> What you are asked to do: According to the passage on pamphlets, how many pages long was Milton's "Areopagitica"?

To condemn any pamphlet to "innocuous desuetude," or to permanent
banishment from among the intellectual stores of a library, merely
because it is innocent of a stiff cover, is to despoil the temple of
learning and reject the good things of Providence. What great and
influential publications have appeared in the world in the guise of
pamphlets! Milton's immortal "Areopagitica, or Plea for Unlicenced
Printing," was a pamphlet of only forty pages; Webster's speech for the
Union, in reply to Hayne, was a pamphlet; every play of Shakespeare, that
was printed in his life-time, was a pamphlet; Charles Sumner's discourse
on "The True Grandeur of Nations" was a pamphlet; the "Crisis" and
"Common Sense" of Thomas Paine, which fired the American heart in the
Revolution, were pamphlets. Strike out of literature, ancient and modern,
what was first published in pamphlets, and you would leave it the poorer
and weaker to an incalculable degree.
Pamphlets are not only vehicles of thought and opinion, and propagandists
of new ideas; they are often also store-houses of facts, repositories of
history, annals of biography, records of genealogy, treasuries of
statistics, chronicles of invention and discovery. They sometimes throw
an unexpected light upon obscure questions where all books are silent.

> Dataset extract:

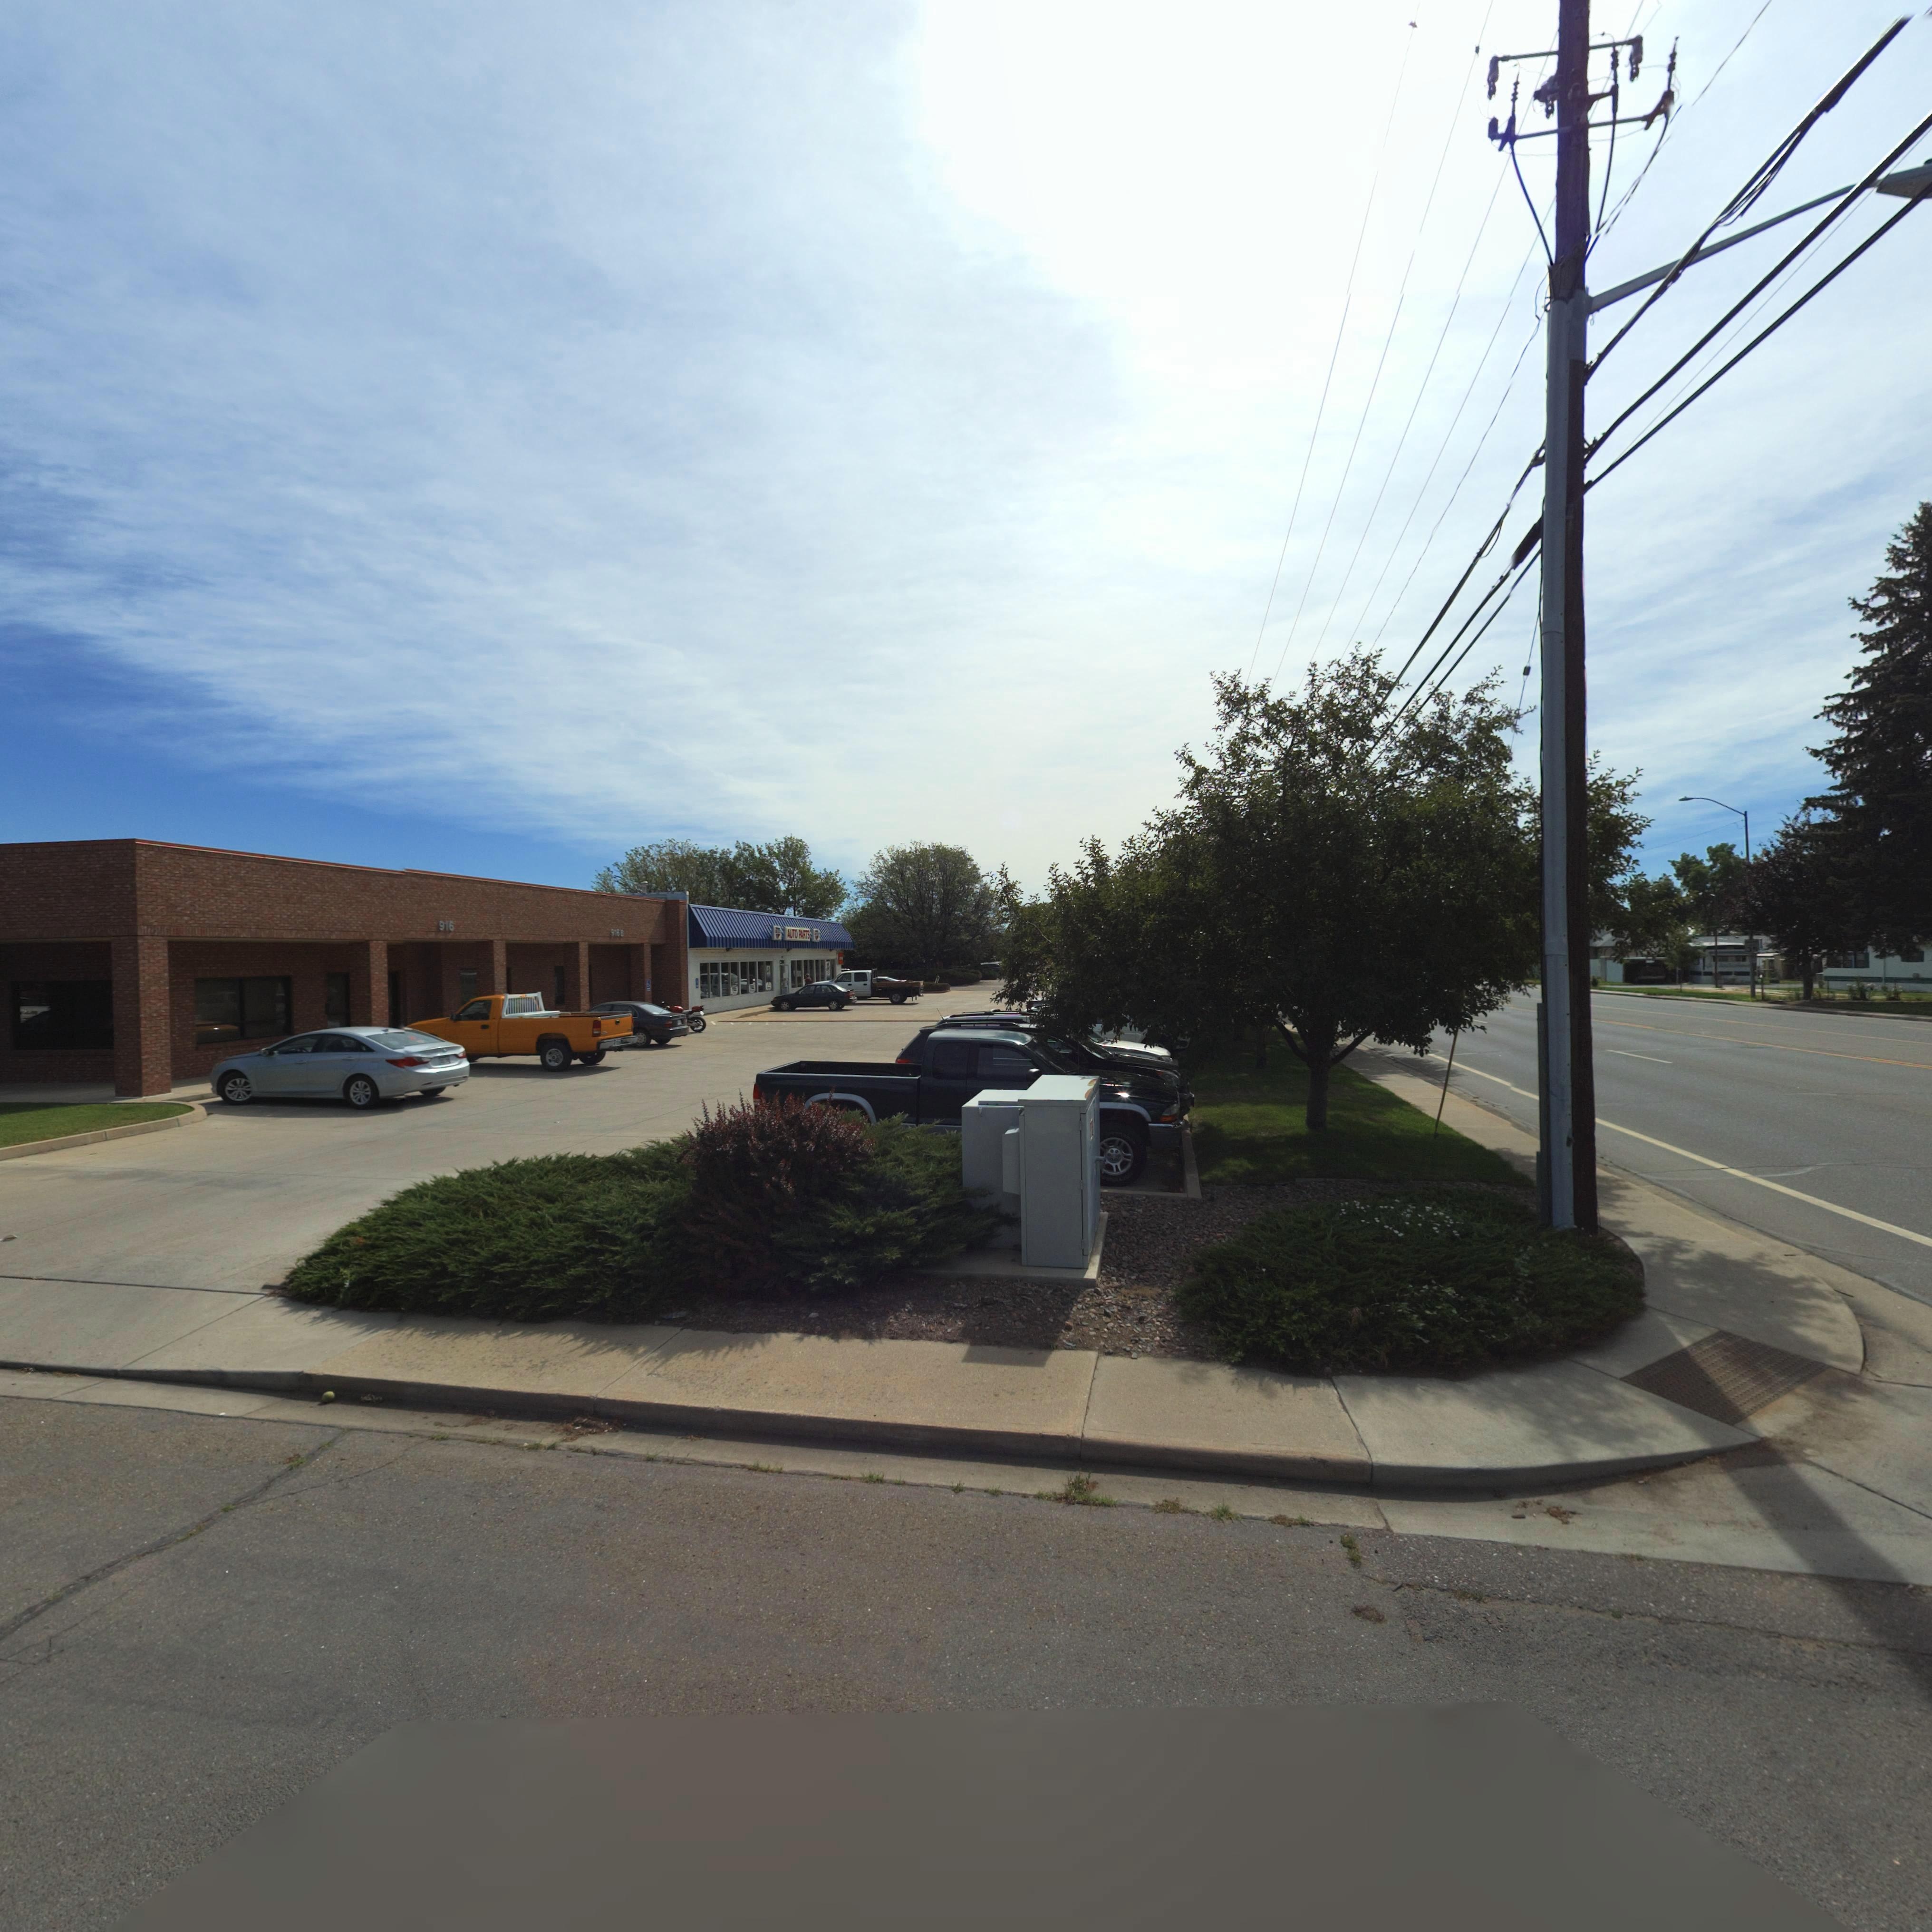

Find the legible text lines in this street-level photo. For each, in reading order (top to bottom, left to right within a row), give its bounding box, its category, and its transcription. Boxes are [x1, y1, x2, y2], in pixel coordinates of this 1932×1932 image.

[439, 920, 454, 931] StreetNumber: 916
[611, 929, 624, 937] StreetNumber: 91*B
[787, 928, 810, 939] BusinessName: AUTO PARTS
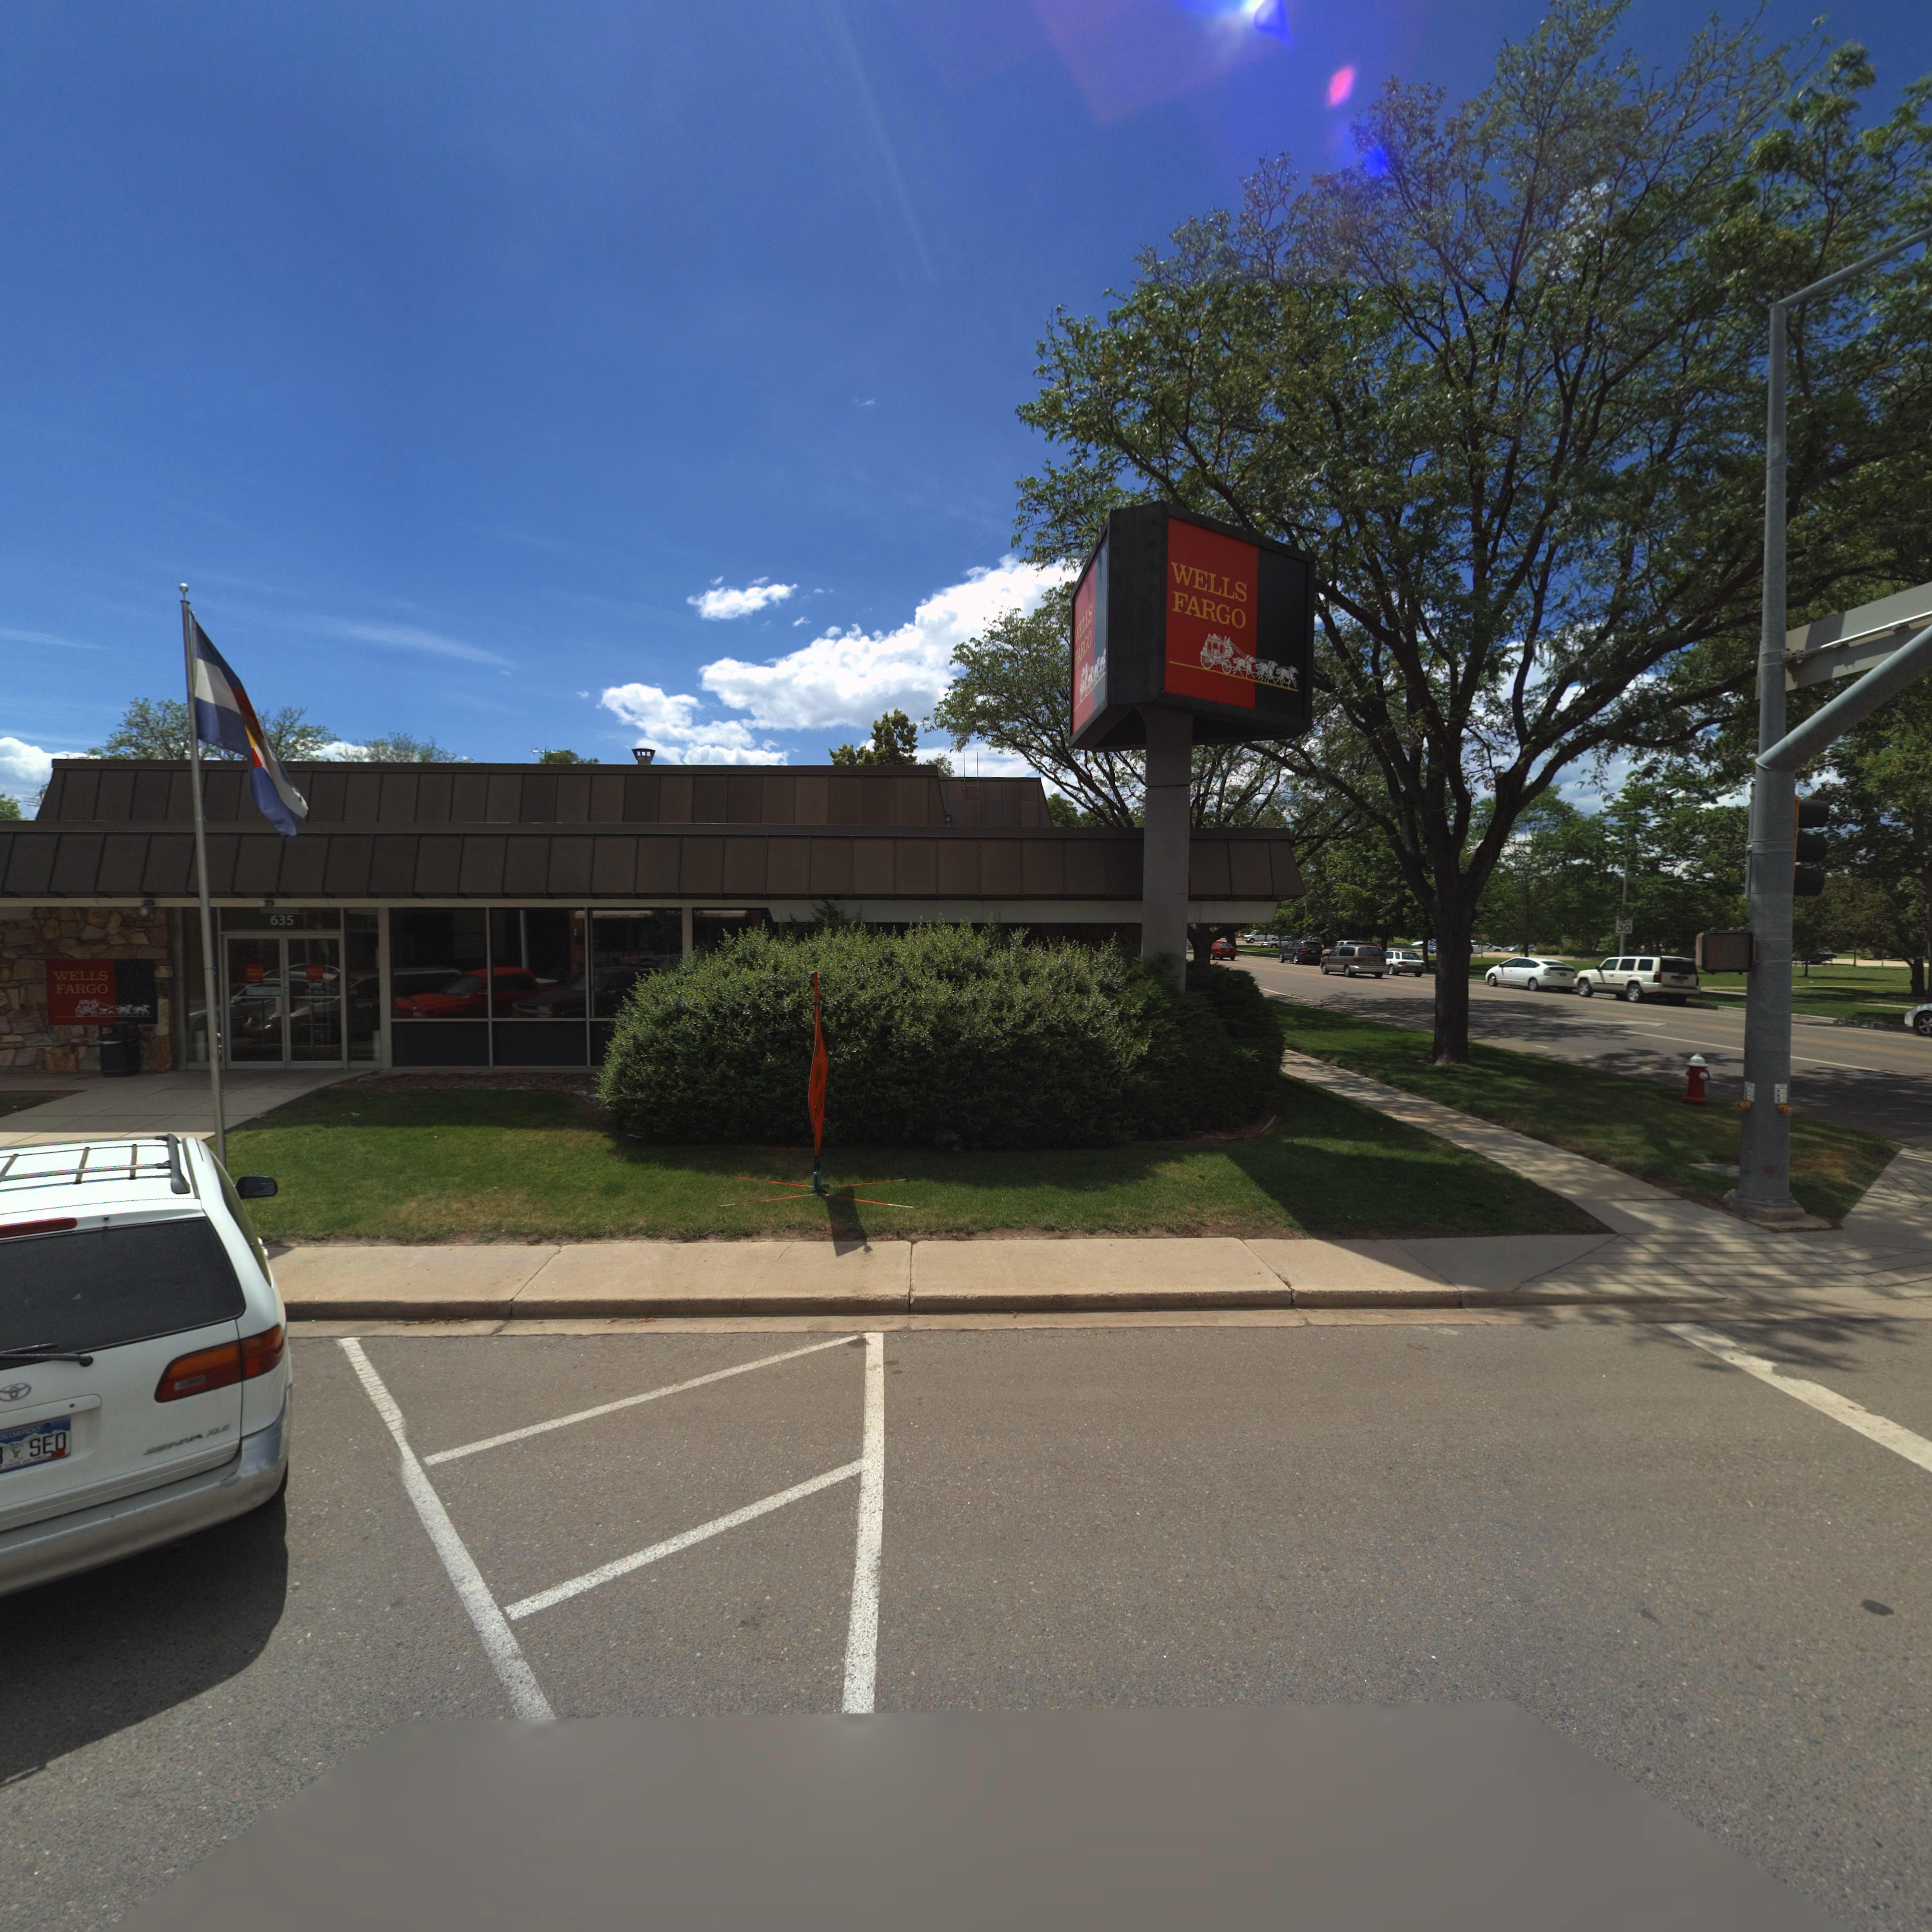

> Exercise output: Forty pages.